Building upon the groundwork of R1-Zero, DeepSeek-R1 is a supervised finetune on DeepSeek V3 with reasoning trace/cha of thought data.

Data Preparation:
- Generated ~600k CoT examples by iteratively fine-tuning on outputs from converging models (e.g. run it, get some good traces, add that to training set, rinse and repeat)
- Supplemented the dataset with ~200k non-CoT examples to ensure the model learns to use CoT selectively and appropriately (they used data from the preexisting Deepseek v3 fine tuning set)
Training Process:
- Fine tune on the 800k
- Applied RL exactly as with R1-Zero to refine reasoning capabilities, using diverse prompts (including some non-Chain-of-Thought ones) and classic preference alignment techniques (e.g. don’t chain of thought “hello”) to optimize response quality and coherence.
Outcome:
- This model seems both good at reasoning, and generally pretty strong.

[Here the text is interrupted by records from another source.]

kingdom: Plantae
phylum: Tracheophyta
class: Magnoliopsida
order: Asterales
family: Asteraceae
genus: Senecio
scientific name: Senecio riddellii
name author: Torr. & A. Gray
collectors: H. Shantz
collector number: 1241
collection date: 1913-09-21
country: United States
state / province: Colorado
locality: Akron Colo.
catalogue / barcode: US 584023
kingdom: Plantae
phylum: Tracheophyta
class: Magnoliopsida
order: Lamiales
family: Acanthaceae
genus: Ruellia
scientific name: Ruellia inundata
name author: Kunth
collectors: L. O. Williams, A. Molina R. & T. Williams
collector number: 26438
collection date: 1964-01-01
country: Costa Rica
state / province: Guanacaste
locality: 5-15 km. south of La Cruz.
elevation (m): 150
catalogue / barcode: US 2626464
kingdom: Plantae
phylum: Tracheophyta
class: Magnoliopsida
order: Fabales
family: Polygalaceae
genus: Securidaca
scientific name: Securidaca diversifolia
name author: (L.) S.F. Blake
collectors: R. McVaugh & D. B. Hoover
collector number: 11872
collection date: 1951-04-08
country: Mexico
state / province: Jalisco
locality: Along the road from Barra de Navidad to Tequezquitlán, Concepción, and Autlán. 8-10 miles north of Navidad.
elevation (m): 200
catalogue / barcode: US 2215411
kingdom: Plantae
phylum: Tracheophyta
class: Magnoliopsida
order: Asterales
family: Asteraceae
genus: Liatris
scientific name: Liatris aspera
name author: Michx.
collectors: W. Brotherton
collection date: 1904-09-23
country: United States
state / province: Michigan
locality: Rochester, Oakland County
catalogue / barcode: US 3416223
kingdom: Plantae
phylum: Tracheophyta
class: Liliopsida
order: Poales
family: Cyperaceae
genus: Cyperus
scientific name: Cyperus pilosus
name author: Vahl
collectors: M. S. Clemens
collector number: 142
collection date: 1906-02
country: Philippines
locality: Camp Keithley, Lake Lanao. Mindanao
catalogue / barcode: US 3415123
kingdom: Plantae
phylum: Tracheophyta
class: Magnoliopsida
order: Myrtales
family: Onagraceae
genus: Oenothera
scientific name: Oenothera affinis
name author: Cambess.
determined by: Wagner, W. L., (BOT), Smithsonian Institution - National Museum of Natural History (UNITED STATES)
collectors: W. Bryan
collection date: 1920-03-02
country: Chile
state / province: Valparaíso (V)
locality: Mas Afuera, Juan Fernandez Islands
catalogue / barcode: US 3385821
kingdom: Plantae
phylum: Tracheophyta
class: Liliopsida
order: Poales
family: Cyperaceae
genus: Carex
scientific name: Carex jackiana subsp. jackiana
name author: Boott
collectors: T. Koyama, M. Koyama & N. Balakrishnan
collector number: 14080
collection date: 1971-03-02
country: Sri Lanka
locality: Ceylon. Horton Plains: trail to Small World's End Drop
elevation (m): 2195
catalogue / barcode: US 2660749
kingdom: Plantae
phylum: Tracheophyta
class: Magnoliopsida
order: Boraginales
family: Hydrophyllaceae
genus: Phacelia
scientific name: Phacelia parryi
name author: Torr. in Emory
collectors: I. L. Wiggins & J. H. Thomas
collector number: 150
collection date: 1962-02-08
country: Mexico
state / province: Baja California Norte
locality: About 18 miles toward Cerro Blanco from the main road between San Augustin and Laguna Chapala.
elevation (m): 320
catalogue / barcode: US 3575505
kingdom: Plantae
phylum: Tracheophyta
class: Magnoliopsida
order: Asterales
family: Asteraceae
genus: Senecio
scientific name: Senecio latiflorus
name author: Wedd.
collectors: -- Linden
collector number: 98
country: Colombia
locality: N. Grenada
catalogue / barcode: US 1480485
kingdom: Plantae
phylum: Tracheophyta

Its not everything everywhere, but this feels like a plausible recipe towards general purpose models, though they note it is a bit worse at tool use etc. than base V3.

3. Distillation to Small Dense Models

In a really interesting extension, DeepSeek distilled the reasoning knowledge of R1 into compact versions based on models like Qwen and Llama.

Process:
- Fine-tuned smaller models with the 800k training examples used before, but didn’t do any fine tuning.
- The distilled models exhibited strong reasoning capabilities, outperforming earlier open-source baselines.
Observations:
- Distillation did not involve direct logic comparison, likely due to the challenges posed by token set differences.
- RL stages were not applied to distilled models, but researchers suggested that doing so could enhance their performance further.

Challenges and Unsuccessful Attempts

I really like they called out some things that didn’t work:

Process Reward Model (PRM):
- Attempted to reward reasoning steps individually rather than focusing on end results.
- Faced challenges like reward hacking and inconsistencies in defining intermediate reasoning steps.
Monte Carlo Tree Search (MCTS):
- Explored breaking problems into smaller parts and systematically searching for solutions.
- Encountered exponential search space complexity, local optima issues, and difficulties in training reliable value models to guide search steps.

Additional Observations

Few-shot Prompting:
- Observed that few-shot prompting degraded R1’s performance, a behavior also noted by folks working with OpenAI’s o1 series.
Software Engineering challenges:
- Slow evaluations limited the application of large-scale RL to software engineering tasks.
- They highlighted the need for methods like rejection sampling (have “not chosen” examples) or asynchronous evaluations to address these inefficiencies.

It is extremely cool to see that pure RL can push a model to improve reasoning capabilities. The approach of developing traces, fine tuning, and mixing in capabilities feels like a very practical approach as well. I am really looking forward to people exploring further!